Specific Learning Disabilities

Learning difficulties encompasses disorders in listening, speaking, reading, writing and mathematics. Students with LD have unique learning profiles, meaning that they struggle in some areas of skill development and perform well (or excel) in others. By definition, having a learning disability means that an individual’s struggle with learning is not due to limited intellectual capacity and that there are no social, emotional, environmental or sensory (physical and medical) obstacles preventing them from achieving their learning potential.

Dyslexia

As with other learning disabilities, dyslexia is a lifelong challenge. This language-based processing disorder can hinder reading, writing, spelling and sometimes even speaking. Dyslexia is not a sign of poor intelligence or laziness or the result of impaired hearing or vision. Children and adults with dyslexia have a neurological disorder that causes their brains to process and interpret information differently.

Dyscalculia

Dyscalculia refers to a wide range of lifelong learning disabilities involving math. There is no single type of math disability. Dyscalculia can vary from person to person. And, it can affect people differently at different stages of life.

Dyspraxia

Dyspraxia is a disorder that affects motor skill development. People with dyspraxia have trouble planning and completing fine motor tasks. This can vary from simple motor tasks such as waving goodbye to more complex tasks like brushing teeth. It is not a learning disability but often coexists with other learning difficulties and conditions that impact learning.

ADHD

What is Attention-Deficit/Hyperactivity Disorder (ADHD), and what does it have to do with learning disabilities? About one-third of people with learning difficulties have ADHD.

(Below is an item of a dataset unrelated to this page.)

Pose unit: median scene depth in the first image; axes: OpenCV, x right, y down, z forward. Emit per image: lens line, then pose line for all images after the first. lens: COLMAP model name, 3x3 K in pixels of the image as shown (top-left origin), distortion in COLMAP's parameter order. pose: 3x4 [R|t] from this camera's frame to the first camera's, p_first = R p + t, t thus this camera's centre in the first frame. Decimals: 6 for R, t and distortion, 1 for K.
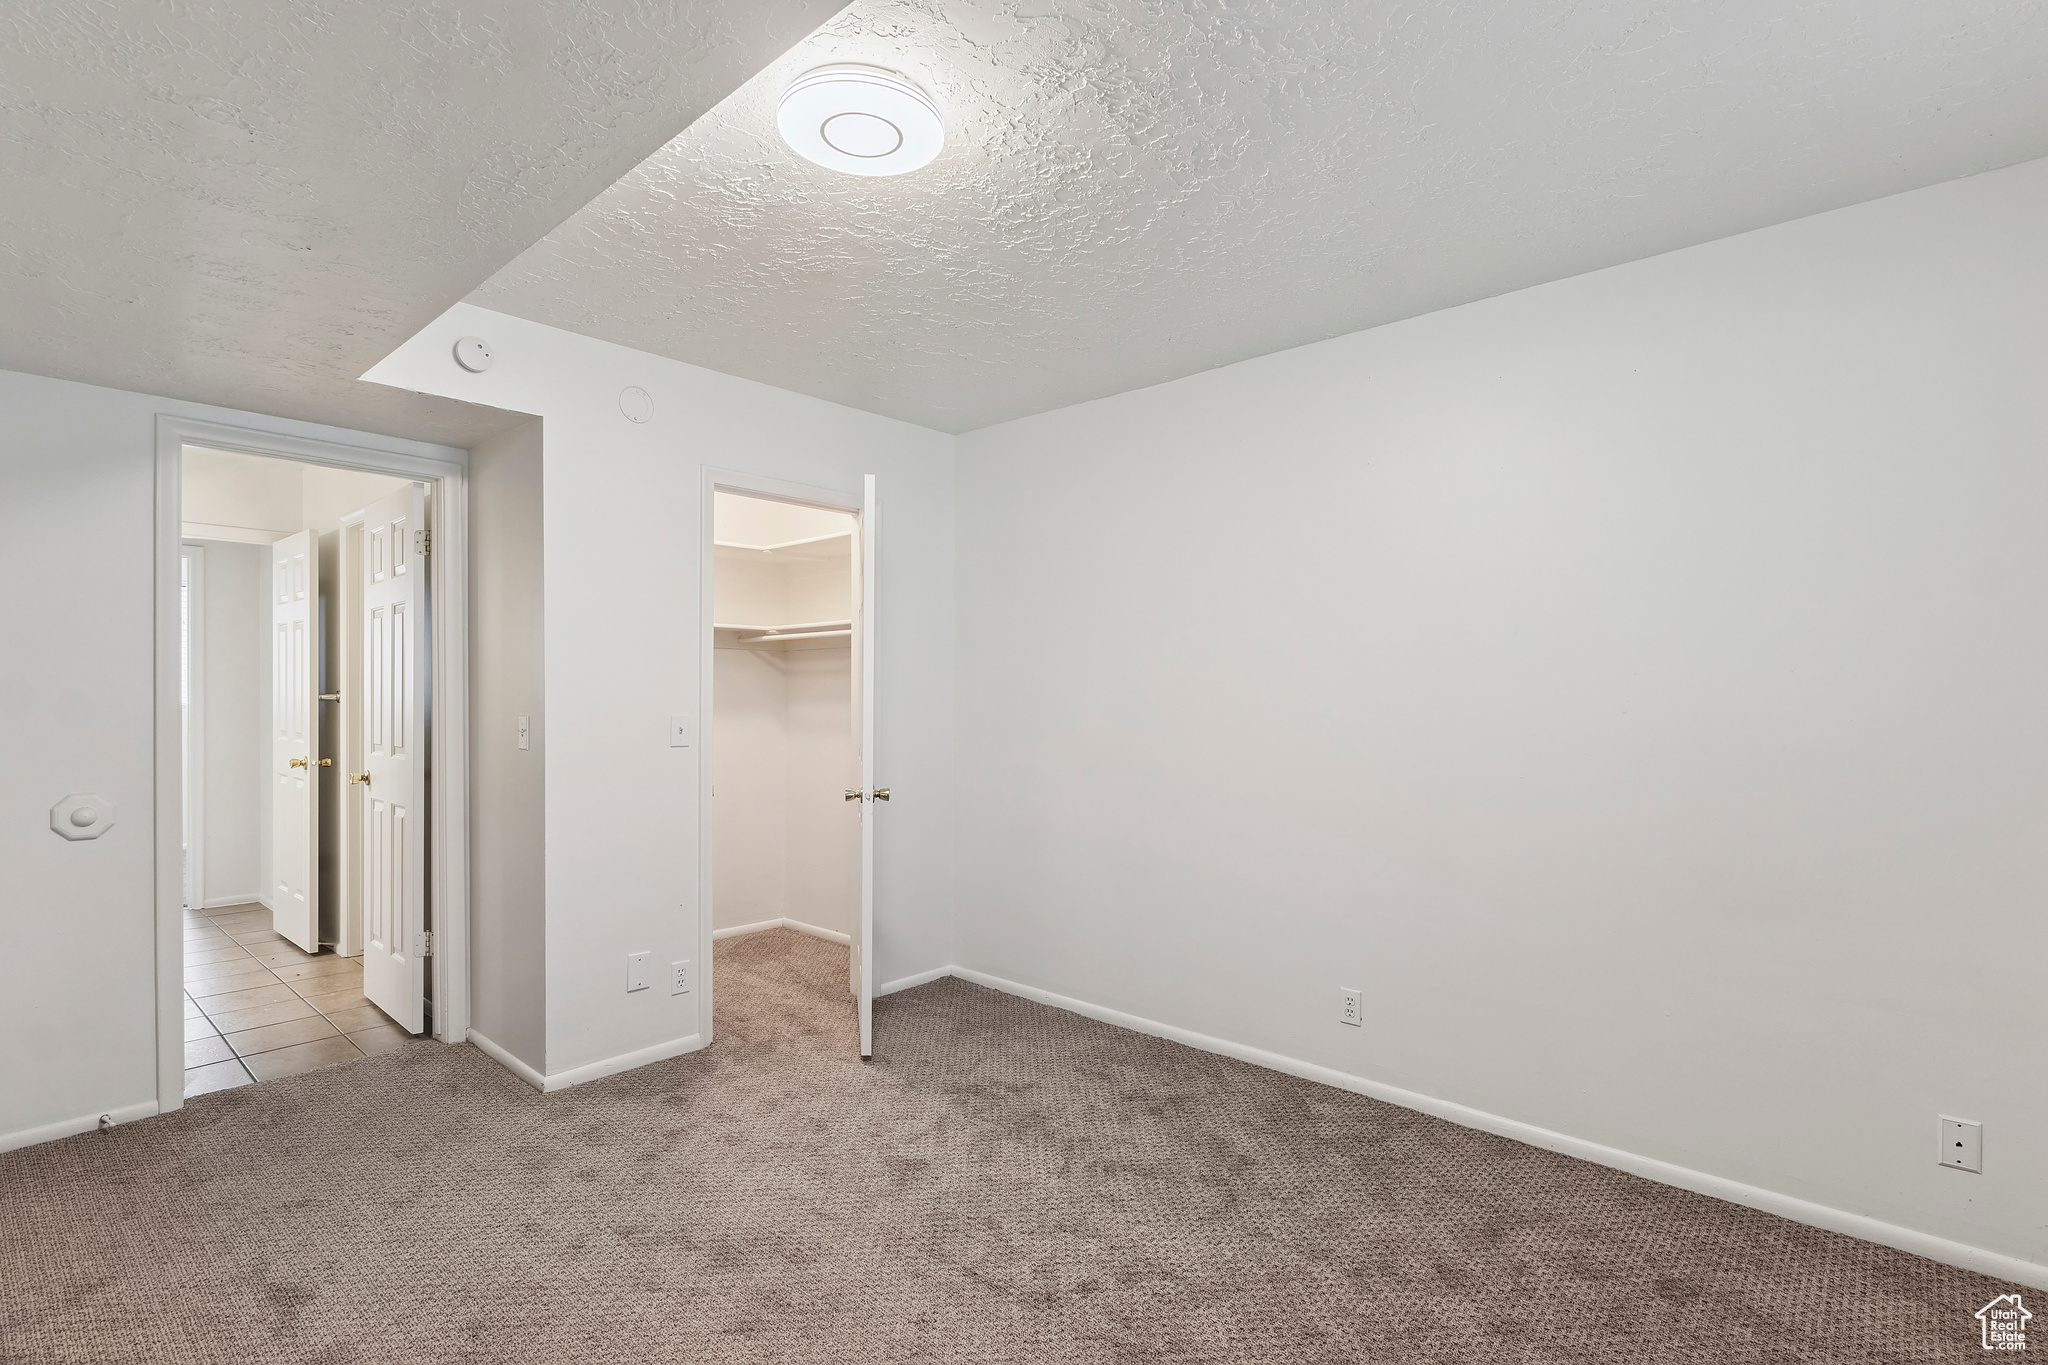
lens RADIAL K [[979.1, 0, 1023.0], [0, 979.1, 694.3], [0, 0, 1]] dist [0.010638, -0.001015]
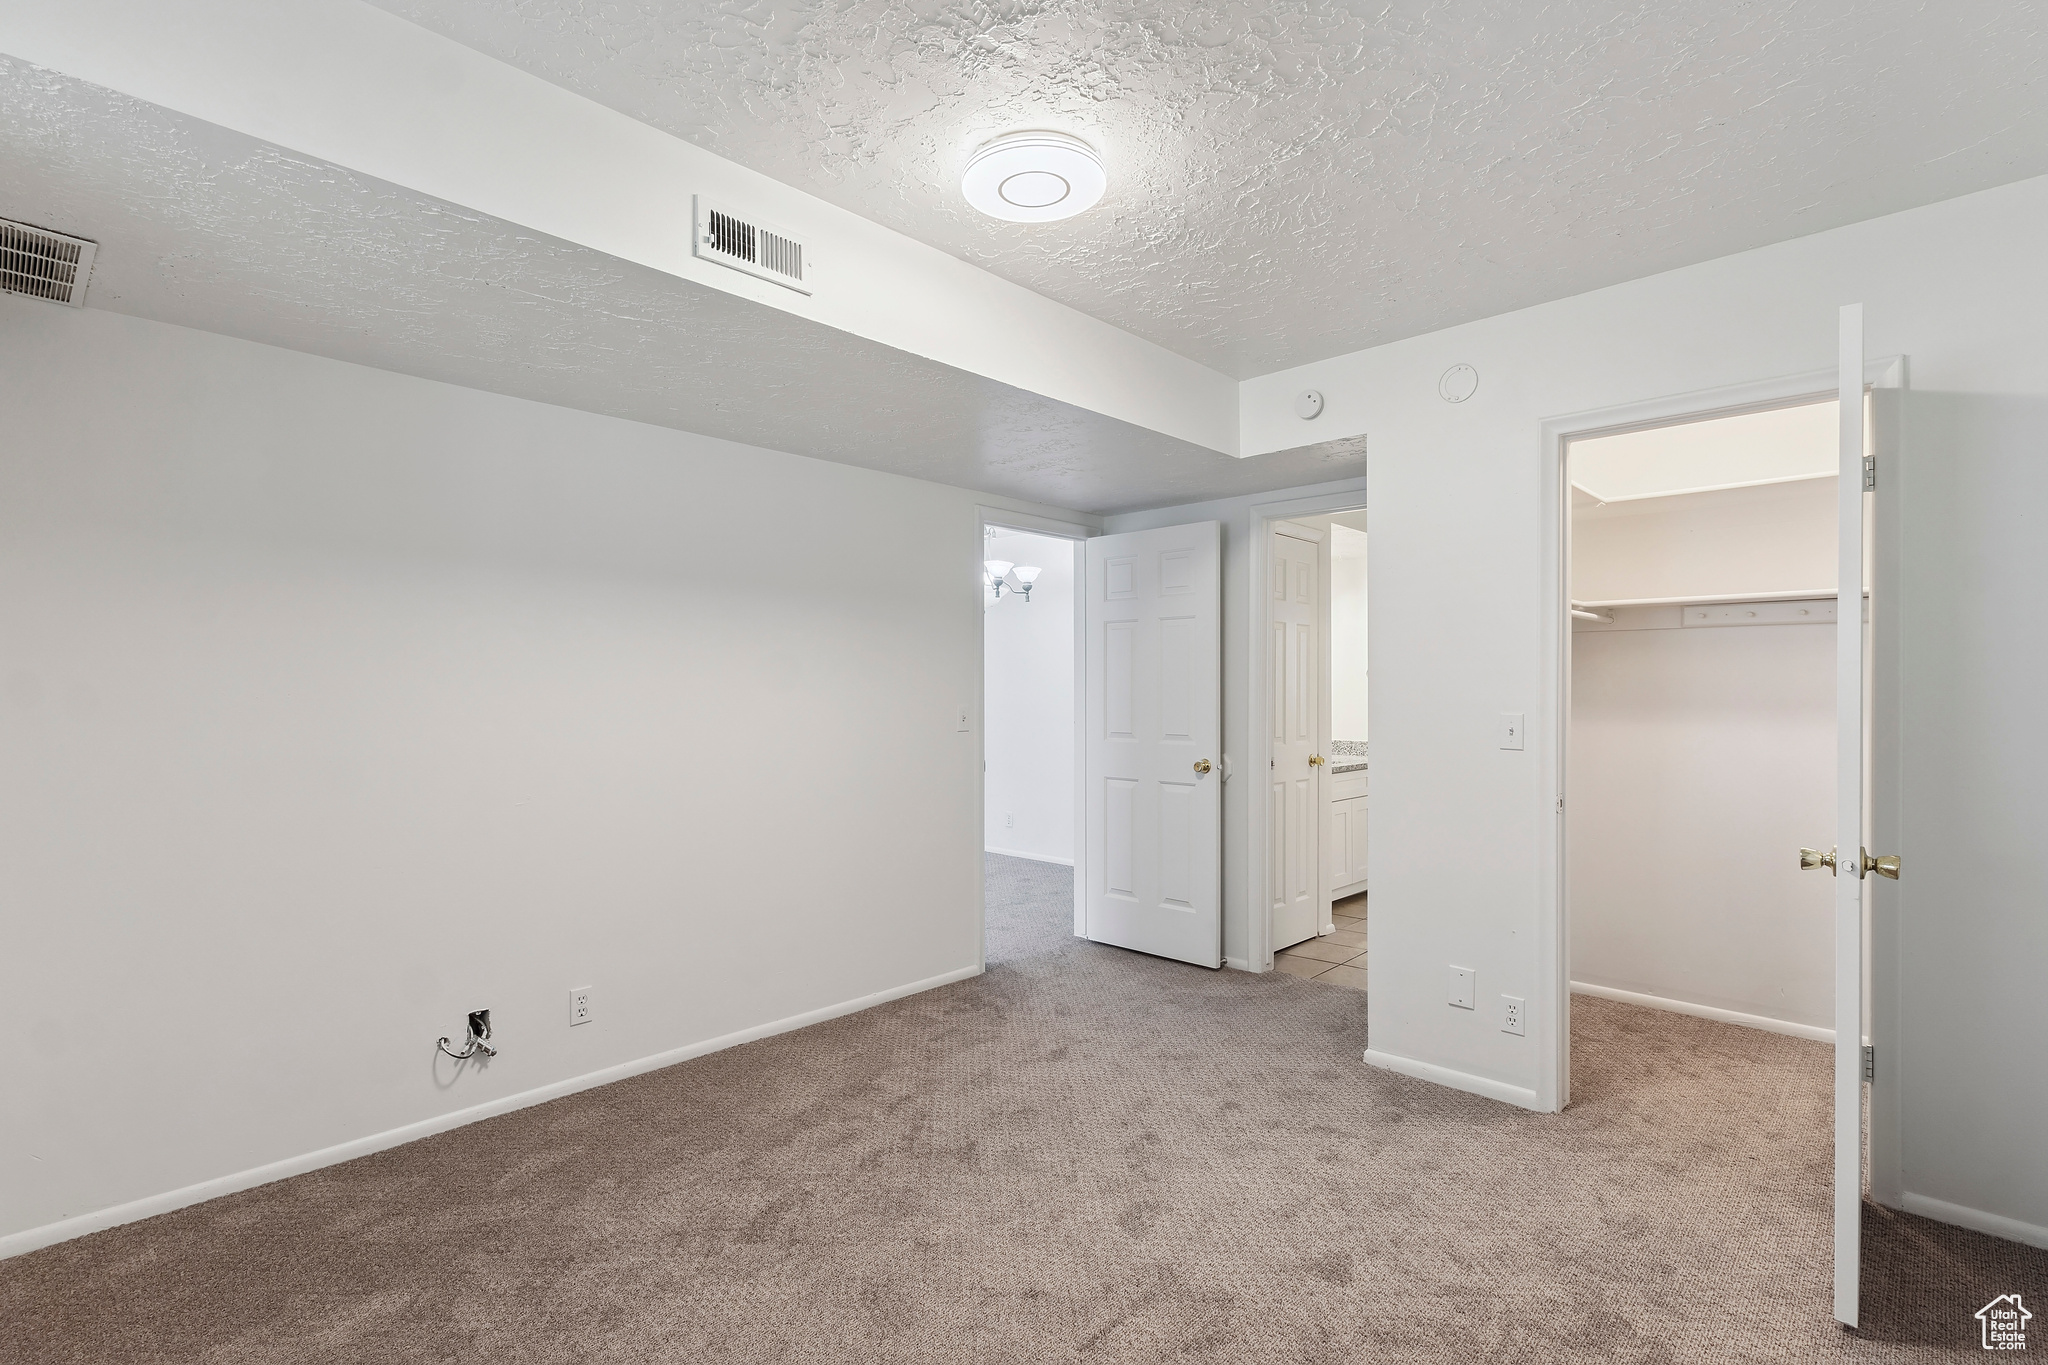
lens RADIAL K [[979.1, 0, 1030.3], [0, 979.1, 697.9], [0, 0, 1]] dist [0.010638, -0.001015]
pose [[-0.014045, 0.011889, -0.999831, 0.610328], [0.001197, 0.999929, 0.011873, -0.013651], [0.999901, -0.001030, -0.014058, 0.644520]]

Attention deficit hyperactivity disorder (ADHD) is a problem of not being able to focus, being overactive, not being able control behavior, or a combination of these. For these problems to be diagnosed as ADHD, they must be out of the normal range for a person’s age and development. There are three types of ADHD – predominantly inattentive, predominantly hyperactive and a combination of hyperactivity and inattentivity.